O tão aguardado julgamento dos ex-policiais militares Ronnie Lessa e Élcio de Queiroz , assassinos confessos da vereadora Marielle Franco e de seu motorista Anderson Gomes , em uma emboscada em 2018, foi marcado, como não poderia deixar de ser, por muita comoção por parte de familiares, amigos e pessoas ligadas às vítimas. Principalmente durante os interrogatório dos executores, ambos por videoconferência, por parte dos promotores e advogados de defesa.
O júri estava previsto para começar às 9h da manhã desta quarta-feira (30), no Tribunal de Justiça do Rio de Janeiro, mas atrasou em uma hora. Dos 21 jurados disponíveis, sete, todos homens, foram escolhidos para participarem do júri popular.
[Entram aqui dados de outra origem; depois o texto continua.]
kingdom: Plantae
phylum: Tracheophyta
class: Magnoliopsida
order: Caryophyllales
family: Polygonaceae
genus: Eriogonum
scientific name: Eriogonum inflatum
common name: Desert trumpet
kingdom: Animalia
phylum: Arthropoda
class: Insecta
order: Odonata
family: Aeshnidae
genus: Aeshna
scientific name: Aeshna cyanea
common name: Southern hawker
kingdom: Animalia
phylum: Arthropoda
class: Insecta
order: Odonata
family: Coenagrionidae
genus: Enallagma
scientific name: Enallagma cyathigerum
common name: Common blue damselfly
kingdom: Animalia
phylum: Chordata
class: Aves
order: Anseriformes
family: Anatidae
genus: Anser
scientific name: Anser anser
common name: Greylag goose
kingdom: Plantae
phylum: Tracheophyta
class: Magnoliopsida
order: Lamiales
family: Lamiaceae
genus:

Ronnie e Élcio respondem por três crimes ( duplo homicídio triplamente qualificado, tentativa de homicídio e receptação ) e podem ser condenados a 84 anos cada um. Caso o júri decida pela condenação, a juíza Lúcia Glioche calculará a pena deles.
Com o andamento dos trabalhos, a juíza chegou a cogitar dar continuidade até a conclusão do julgamento, invadindo assim a madrugada desta quinta-feira (31). No entanto, o interrogatório de Élcio de Queiroz, o último a ter o seu depoimento colhido, se estendeu até pouco antes da meia-noite.
A juíza então decidiu interromper o júri e estabeleceu que os trabalhos seriam retomados a partir das 8h desta quinta-feira, quando a decisão final será proferida. E, em caso de condenação, a magistrada anunciará a sentença.
O que disseram as testemunhas
Ao todo, nove testemunhas foram ouvidas no primeiro dia de julgamento. Na sequência, os réus foram interrogados.
A primeira a depor foi Fernanda Chaves , ex-assessora e amiga de Marielle, que sobreviveu ao ataque. Ela saiu do país após o atentado, já que era também um dos alvos dos assassinos.
"Não tinha como a vida ser a mesma depois daquele pesadelo, daquele atentado, daquele crime bárbaro. Foi muito doloroso para mim. É muito dolorido ter que sair do meu país. E também dói muito não poder ter participado dos ritos de passagem da minha amiga [Marielle]", disse.
Fernanda escapou dos disparos por se abaixar no banco de trás do carro. Imagens dos disparos foram exibidas a ela durante o depoimento.
A segunda testemunha foi a mãe de Marielle, Marinete da Silva . Ao contrário de Fernanda, Marinete não se opôs a depôr na presença dos acusados. Ela comentou a ausência da filha nestes 6 anos.
"A falta que minha filha faz é imensurável. Falar o quanto ela fez falta não tem como definir", disse. "A cada dia que eu penso na minha filha é como se falassem no meu coração que um pedaço de mim foi tirado. Cada vez dói mais", completou.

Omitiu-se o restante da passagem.